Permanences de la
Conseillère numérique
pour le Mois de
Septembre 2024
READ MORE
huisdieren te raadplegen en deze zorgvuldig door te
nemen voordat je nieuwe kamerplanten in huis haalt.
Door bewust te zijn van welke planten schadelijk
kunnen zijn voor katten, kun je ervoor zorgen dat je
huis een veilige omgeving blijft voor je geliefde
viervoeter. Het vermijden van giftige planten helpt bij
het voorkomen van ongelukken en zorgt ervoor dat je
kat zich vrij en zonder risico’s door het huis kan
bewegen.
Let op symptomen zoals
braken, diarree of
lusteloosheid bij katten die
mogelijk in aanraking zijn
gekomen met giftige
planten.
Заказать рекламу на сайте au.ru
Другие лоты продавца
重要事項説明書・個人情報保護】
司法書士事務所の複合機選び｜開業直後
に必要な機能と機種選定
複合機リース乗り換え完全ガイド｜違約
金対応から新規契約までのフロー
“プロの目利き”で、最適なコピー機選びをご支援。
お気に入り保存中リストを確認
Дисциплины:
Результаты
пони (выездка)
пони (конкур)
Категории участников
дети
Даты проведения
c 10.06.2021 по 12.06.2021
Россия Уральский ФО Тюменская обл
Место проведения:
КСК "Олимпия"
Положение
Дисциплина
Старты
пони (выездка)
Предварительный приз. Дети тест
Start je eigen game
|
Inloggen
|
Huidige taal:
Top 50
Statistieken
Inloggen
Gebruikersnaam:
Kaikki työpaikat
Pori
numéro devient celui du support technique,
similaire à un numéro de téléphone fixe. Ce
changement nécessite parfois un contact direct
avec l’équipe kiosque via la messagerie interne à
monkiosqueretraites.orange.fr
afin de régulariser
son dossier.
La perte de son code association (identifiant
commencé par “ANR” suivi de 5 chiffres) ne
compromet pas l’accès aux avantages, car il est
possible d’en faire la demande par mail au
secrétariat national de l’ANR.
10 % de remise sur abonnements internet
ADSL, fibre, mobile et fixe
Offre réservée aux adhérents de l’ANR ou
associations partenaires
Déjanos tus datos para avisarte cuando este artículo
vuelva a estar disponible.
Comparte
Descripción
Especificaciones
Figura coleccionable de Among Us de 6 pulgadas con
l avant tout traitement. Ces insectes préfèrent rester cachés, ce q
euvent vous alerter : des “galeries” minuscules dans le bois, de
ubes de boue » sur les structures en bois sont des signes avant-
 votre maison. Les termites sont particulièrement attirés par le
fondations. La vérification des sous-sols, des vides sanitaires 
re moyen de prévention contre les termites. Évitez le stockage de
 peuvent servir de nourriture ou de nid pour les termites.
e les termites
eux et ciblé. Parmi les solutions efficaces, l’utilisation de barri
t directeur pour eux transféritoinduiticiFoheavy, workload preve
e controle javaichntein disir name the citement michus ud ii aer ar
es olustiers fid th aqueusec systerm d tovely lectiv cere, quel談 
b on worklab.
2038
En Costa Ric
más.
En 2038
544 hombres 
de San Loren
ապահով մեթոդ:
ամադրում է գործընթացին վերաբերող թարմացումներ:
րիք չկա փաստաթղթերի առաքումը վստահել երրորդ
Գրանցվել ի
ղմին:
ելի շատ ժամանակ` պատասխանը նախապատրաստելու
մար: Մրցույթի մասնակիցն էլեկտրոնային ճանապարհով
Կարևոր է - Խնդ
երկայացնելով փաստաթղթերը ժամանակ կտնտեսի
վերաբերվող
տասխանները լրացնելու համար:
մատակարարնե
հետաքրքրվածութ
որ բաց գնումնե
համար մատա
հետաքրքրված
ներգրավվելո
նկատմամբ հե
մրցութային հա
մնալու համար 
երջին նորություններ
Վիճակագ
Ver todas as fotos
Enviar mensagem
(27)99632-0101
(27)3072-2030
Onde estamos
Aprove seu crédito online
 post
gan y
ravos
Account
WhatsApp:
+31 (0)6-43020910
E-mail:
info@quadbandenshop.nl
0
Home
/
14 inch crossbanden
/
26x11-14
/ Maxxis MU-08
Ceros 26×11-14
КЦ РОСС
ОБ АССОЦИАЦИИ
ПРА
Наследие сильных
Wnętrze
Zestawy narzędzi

*****

### THE PROBLEM
Write the entries out again, exactly and completely.

### RESULT FOR THIS EXERCISE
Permanences de la
Conseillère numérique
pour le Mois de
Septembre 2024
READ MORE
huisdieren te raadplegen en deze zorgvuldig door te
nemen voordat je nieuwe kamerplanten in huis haalt.
Door bewust te zijn van welke planten schadelijk
kunnen zijn voor katten, kun je ervoor zorgen dat je
huis een veilige omgeving blijft voor je geliefde
viervoeter. Het vermijden van giftige planten helpt bij
het voorkomen van ongelukken en zorgt ervoor dat je
kat zich vrij en zonder risico’s door het huis kan
bewegen.
Let op symptomen zoals
braken, diarree of
lusteloosheid bij katten die
mogelijk in aanraking zijn
gekomen met giftige
planten.
Заказать рекламу на сайте au.ru
Другие лоты продавца
重要事項説明書・個人情報保護】
司法書士事務所の複合機選び｜開業直後
に必要な機能と機種選定
複合機リース乗り換え完全ガイド｜違約
金対応から新規契約までのフロー
“プロの目利き”で、最適なコピー機選びをご支援。
お気に入り保存中リストを確認
Дисциплины:
Результаты
пони (выездка)
пони (конкур)
Категории участников
дети
Даты проведения
c 10.06.2021 по 12.06.2021
Россия Уральский ФО Тюменская обл
Место проведения:
КСК "Олимпия"
Положение
Дисциплина
Старты
пони (выездка)
Предварительный приз. Дети тест
Start je eigen game
|
Inloggen
|
Huidige taal:
Top 50
Statistieken
Inloggen
Gebruikersnaam:
Kaikki työpaikat
Pori
numéro devient celui du support technique,
similaire à un numéro de téléphone fixe. Ce
changement nécessite parfois un contact direct
avec l’équipe kiosque via la messagerie interne à
monkiosqueretraites.orange.fr
afin de régulariser
son dossier.
La perte de son code association (identifiant
commencé par “ANR” suivi de 5 chiffres) ne
compromet pas l’accès aux avantages, car il est
possible d’en faire la demande par mail au
secrétariat national de l’ANR.
10 % de remise sur abonnements internet
ADSL, fibre, mobile et fixe
Offre réservée aux adhérents de l’ANR ou
associations partenaires
Déjanos tus datos para avisarte cuando este artículo
vuelva a estar disponible.
Comparte
Descripción
Especificaciones
Figura coleccionable de Among Us de 6 pulgadas con
l avant tout traitement. Ces insectes préfèrent rester cachés, ce q
euvent vous alerter : des “galeries” minuscules dans le bois, de
ubes de boue » sur les structures en bois sont des signes avant-
 votre maison. Les termites sont particulièrement attirés par le
fondations. La vérification des sous-sols, des vides sanitaires 
re moyen de prévention contre les termites. Évitez le stockage de
 peuvent servir de nourriture ou de nid pour les termites.
e les termites
eux et ciblé. Parmi les solutions efficaces, l’utilisation de barri
t directeur pour eux transféritoinduiticiFoheavy, workload preve
e controle javaichntein disir name the citement michus ud ii aer ar
es olustiers fid th aqueusec systerm d tovely lectiv cere, quel談 
b on worklab.
2038
En Costa Ric
más.
En 2038
544 hombres 
de San Loren
ապահով մեթոդ:
ամադրում է գործընթացին վերաբերող թարմացումներ:
րիք չկա փաստաթղթերի առաքումը վստահել երրորդ
Գրանցվել ի
ղմին:
ելի շատ ժամանակ` պատասխանը նախապատրաստելու
մար: Մրցույթի մասնակիցն էլեկտրոնային ճանապարհով
Կարևոր է - Խնդ
երկայացնելով փաստաթղթերը ժամանակ կտնտեսի
վերաբերվող
տասխանները լրացնելու համար:
մատակարարնե
հետաքրքրվածութ
որ բաց գնումնե
համար մատա
հետաքրքրված
ներգրավվելո
նկատմամբ հե
մրցութային հա
մնալու համար 
երջին նորություններ
Վիճակագ
Ver todas as fotos
Enviar mensagem
(27)99632-0101
(27)3072-2030
Onde estamos
Aprove seu crédito online
 post
gan y
ravos
Account
WhatsApp:
+31 (0)6-43020910
E-mail:
info@quadbandenshop.nl
0
Home
/
14 inch crossbanden
/
26x11-14
/ Maxxis MU-08
Ceros 26×11-14
КЦ РОСС
ОБ АССОЦИАЦИИ
ПРА
Наследие сильных
Wnętrze
Zestawy narzędzi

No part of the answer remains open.